According to the results for the full year 2010/11 – which were lodged with ASIC last September but only recently seen by ProPrint – Geon’s revenue was $265.6 million, up $69.6 million from $195.9 million the previous year.

However, year-on-year comparisons can be misleading, because the company underwent a corporate restructure across the Tasman near the end of the 2009/10 year.

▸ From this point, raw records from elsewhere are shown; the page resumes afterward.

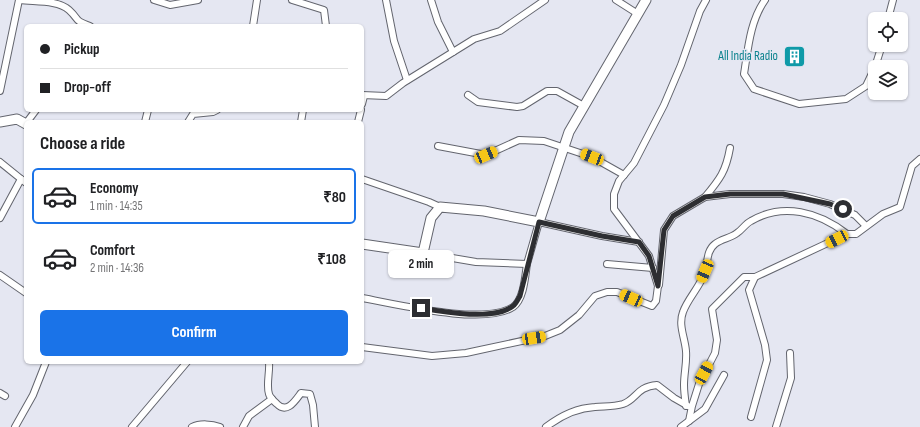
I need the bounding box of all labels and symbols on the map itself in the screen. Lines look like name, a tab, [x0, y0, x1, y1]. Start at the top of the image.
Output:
building icon: All India Radio	[781, 43, 807, 69]
place label: All India Radio	[717, 48, 778, 64]
car	[473, 145, 499, 165]
car	[579, 147, 605, 167]
route start	[834, 200, 852, 218]
car	[824, 228, 850, 250]
callout: 2 min	[388, 250, 454, 278]
car	[695, 258, 715, 284]
car	[618, 288, 644, 308]
route end	[412, 299, 430, 317]
car	[521, 330, 547, 346]
car	[693, 360, 715, 386]

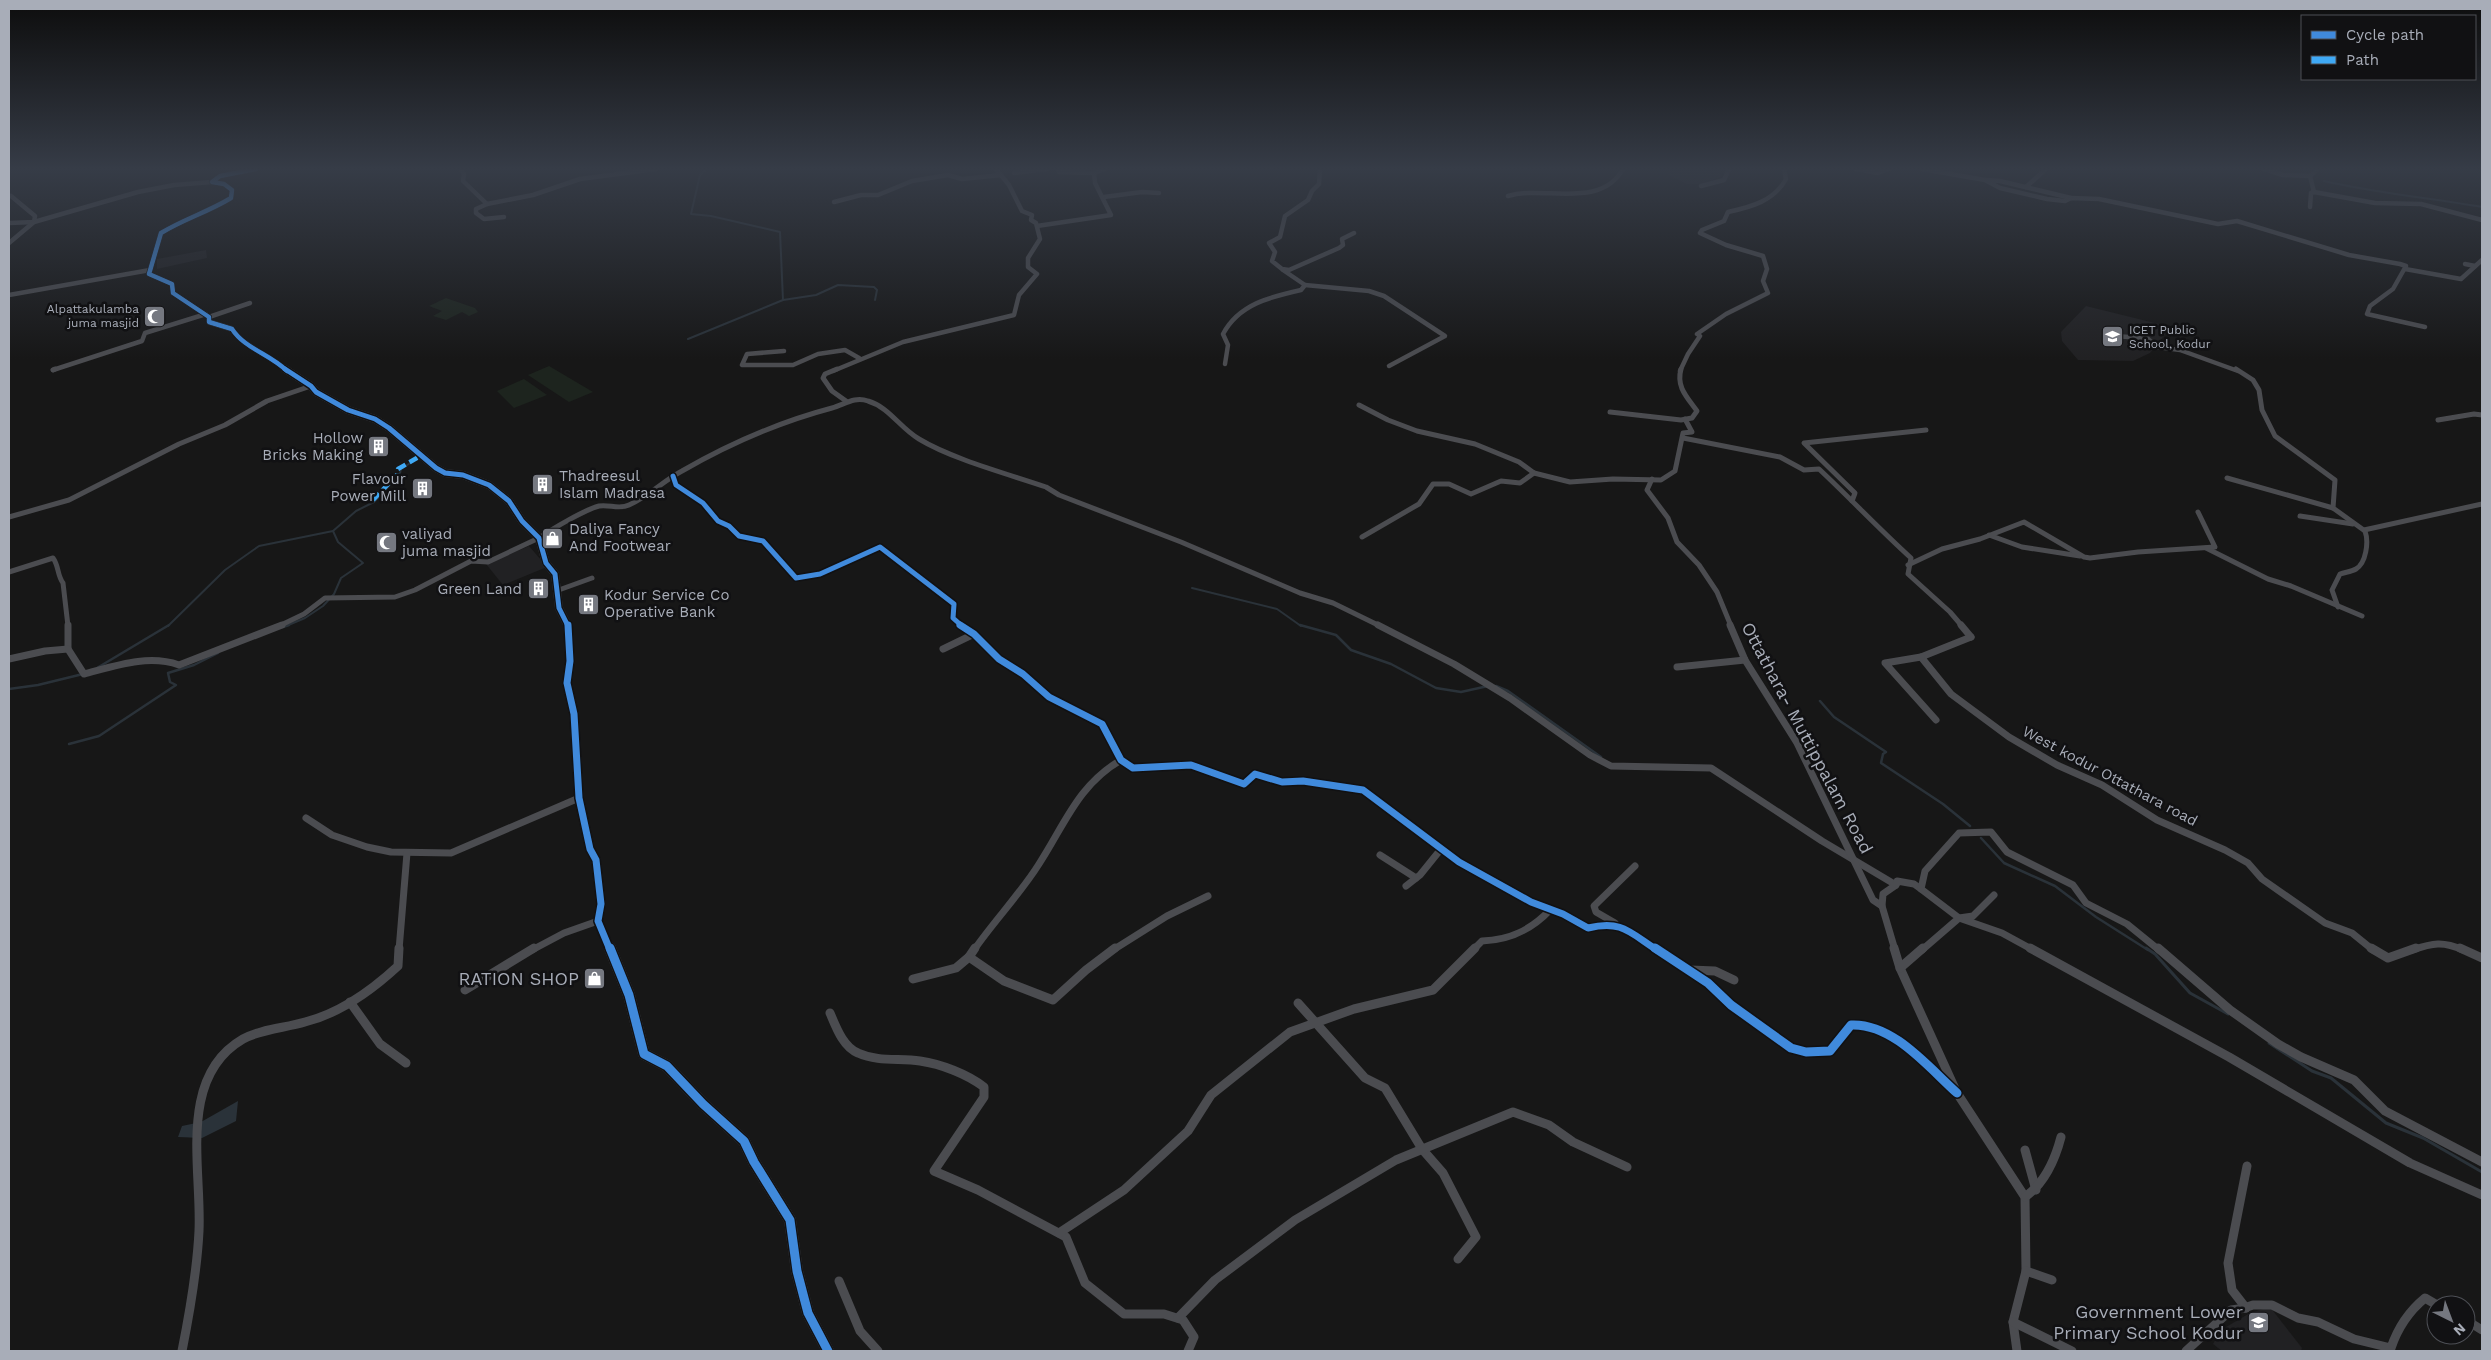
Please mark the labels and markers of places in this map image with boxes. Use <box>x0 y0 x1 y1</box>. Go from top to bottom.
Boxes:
place label: Alpattakulamba juma masjid <box>47 302 139 330</box>
mosque icon: Alpattakulamba juma masjid <box>143 304 167 328</box>
place label: ICET Public School, Kodur <box>2129 323 2211 351</box>
school or university icon: ICET Public School, Kodur <box>2101 325 2125 349</box>
place label: Hollow Bricks Making <box>262 429 363 464</box>
building icon: Hollow Bricks Making <box>367 435 391 459</box>
place label: Thadreesul Islam Madrasa <box>559 467 666 502</box>
place label: Flavour Power Mill <box>330 470 406 505</box>
building icon: Thadreesul Islam Madrasa <box>531 473 555 497</box>
building icon: Flavour Power Mill <box>410 476 434 500</box>
place label: Daliya Fancy And Footwear <box>569 520 671 555</box>
place label: valiyad juma masjid <box>400 525 491 560</box>
shop icon: Daliya Fancy And Footwear <box>541 526 565 550</box>
mosque icon: valiyad juma masjid <box>374 531 398 555</box>
building icon: Green Land <box>526 577 550 601</box>
place label: Green Land <box>437 580 522 598</box>
place label: Kodur Service Co Operative Bank <box>604 586 729 621</box>
building icon: Kodur Service Co Operative Bank <box>576 592 600 616</box>
shop icon: RATION SHOP <box>583 967 607 991</box>
place label: RATION SHOP <box>459 968 579 989</box>
place label: Government Lower Primary School Kodur <box>2053 1301 2243 1343</box>
school or university icon: Government Lower Primary School Kodur <box>2247 1310 2271 1334</box>

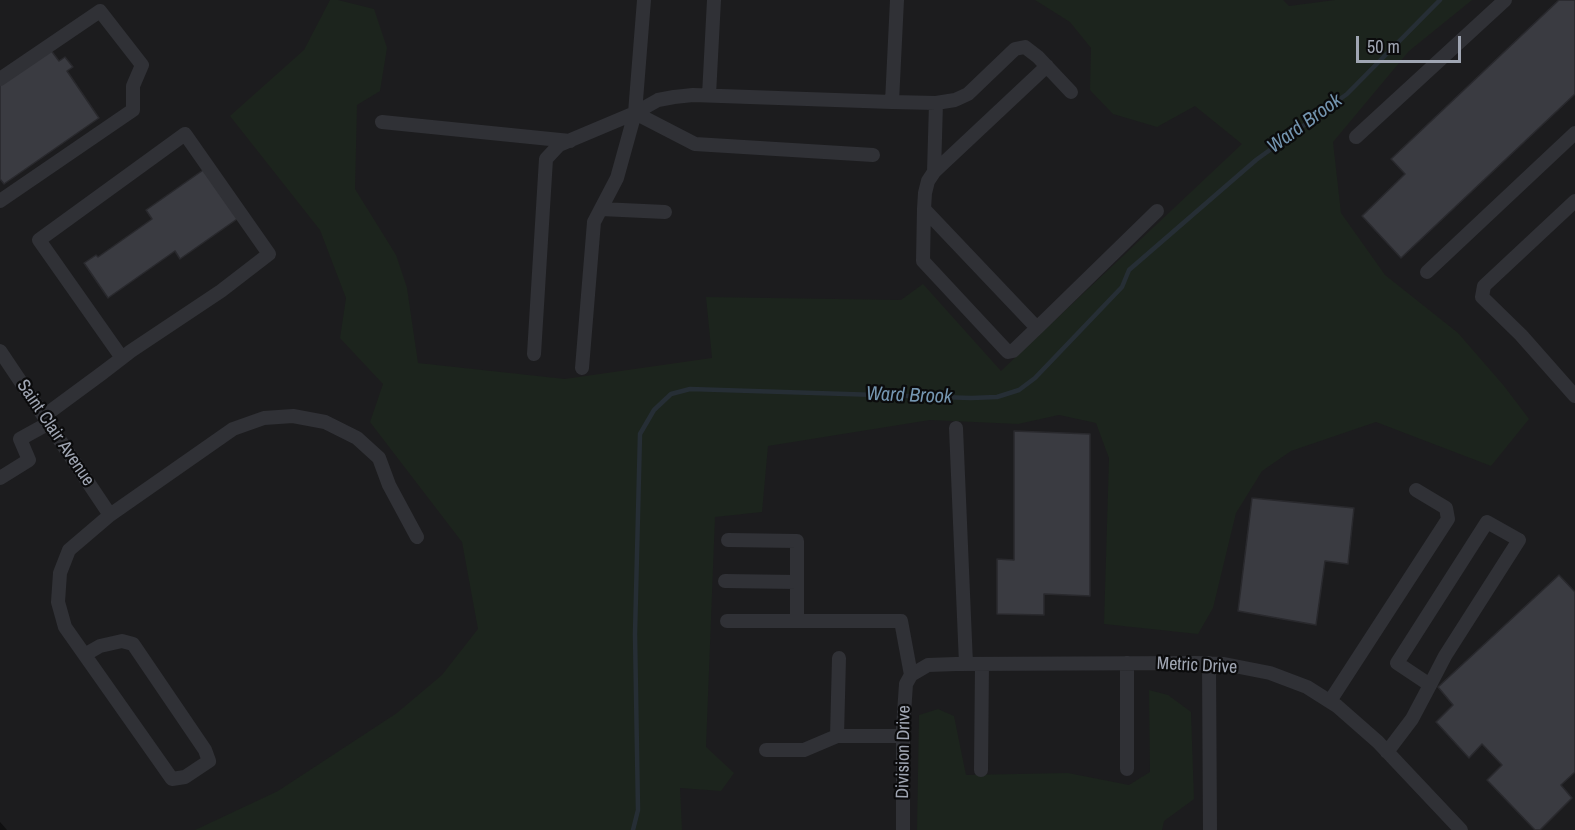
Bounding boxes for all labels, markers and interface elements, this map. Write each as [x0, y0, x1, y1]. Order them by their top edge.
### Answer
scale bar [1359, 24, 1464, 62]
text: 50 m [1367, 34, 1400, 59]
water label: Ward Brook [1263, 89, 1347, 159]
street label: Saint Clair Avenue [11, 376, 99, 490]
water label: Ward Brook [865, 383, 953, 409]
street label: Metric Drive [1156, 653, 1238, 679]
street label: Division Drive [892, 705, 916, 799]

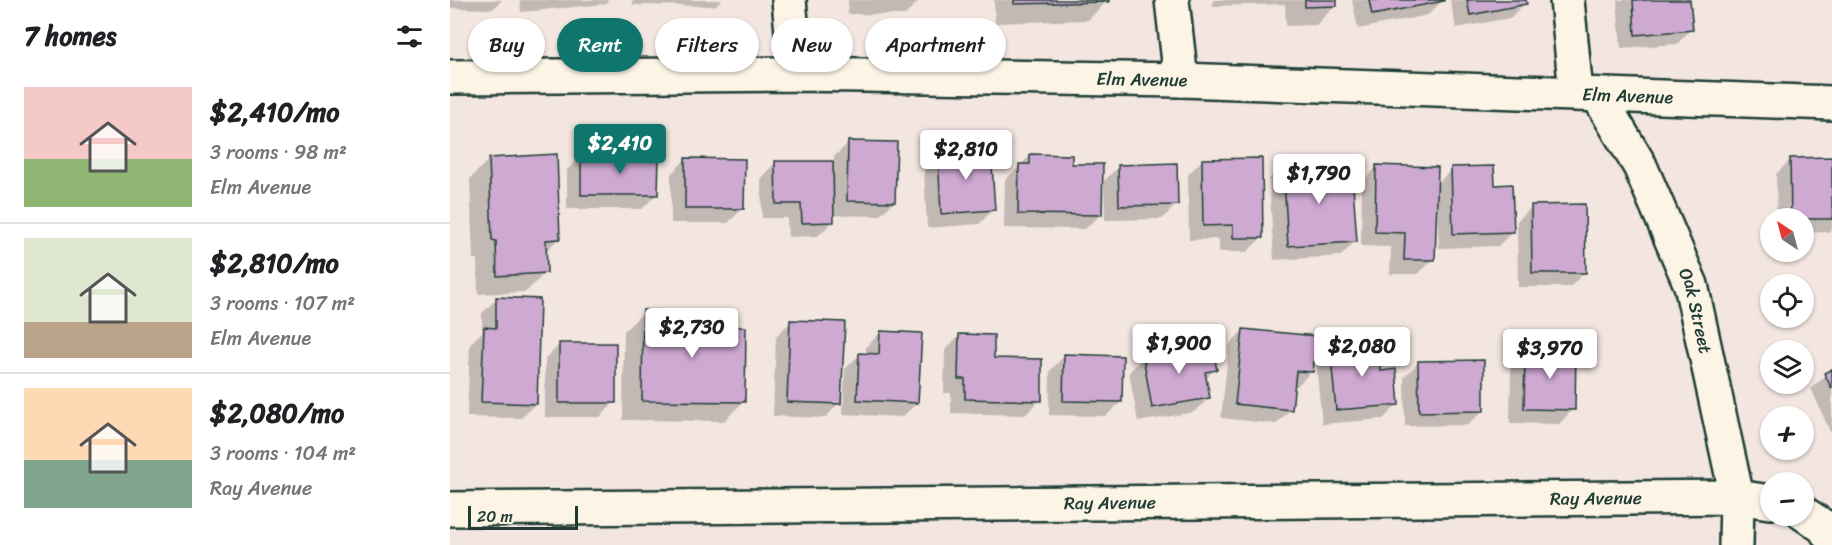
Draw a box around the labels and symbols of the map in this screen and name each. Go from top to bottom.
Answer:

Prior to this, Australian and New Zealand results were reported separately.

The New Zealand results were only included for part of the 2009/10 financial report, while they were included in full within the 2010/11 results.

There were three factors driving improvements in Geon’s results: the inclusion of the New Zealand business, a lift in operating revenues, and the $250 million forgiveness of debt.

Geon chief executive Graham Morgan told ProPrint: “While the business performance improved in FY11 and there’s also an uplift relative to FY10 because of the partial inclusion of NZ in FY10, the main lift in profit results from the accounting treatment of the debt restructure.”

This debt restructure, in which the group’s lender forgave $250 million in return for future equity, saw Geon’s total liabilities improve from $215.9 million to $15.4 million.

But Morgan said that trading had also improved, with revenue up 6% year-on-year in 2010/11. He also pointed out that these 2010/11 results were already out-of-date.

“These figures do not reflect the 10 months since these financials were presented and, despite the challenging economic environment, Geon’s current trading is better than last year due to a range of improvement initiatives, investments in new technology and restructuring throughout the group.”

Geon has been undertaking a major cost-cutting drive across its eastern seaboard operations, including the shutdown of the Brunswick plant in Melbourne and the closure of its Dee Why facility in Sydney.

“The maximisation of our eastern seaboard operations and functions is ongoing and is expected to continue for some time, with the majority of building closures having now occurred,” said Morgan.

“With that in mind, Geon will not comment on expected financial results from this although we are already experiencing the expected uplift in operational efficiencies and lower cost-to-serve for our business.”

He added that job cuts had been kept to a minimum and said Geon had 1,100 staff across Australia and New Zealand.

“Over the past 10 months, Geon has worked very hard within our business on its transformation plan, which has included the consolidation of our footprint, with a number of site closures reducing cost, improving operational efficiencies, and press maximisation.

“I was pleased to see that, of the staff affected by us consolidating sites, the majority were redeployed throughout the business into our other locations,” said Morgan.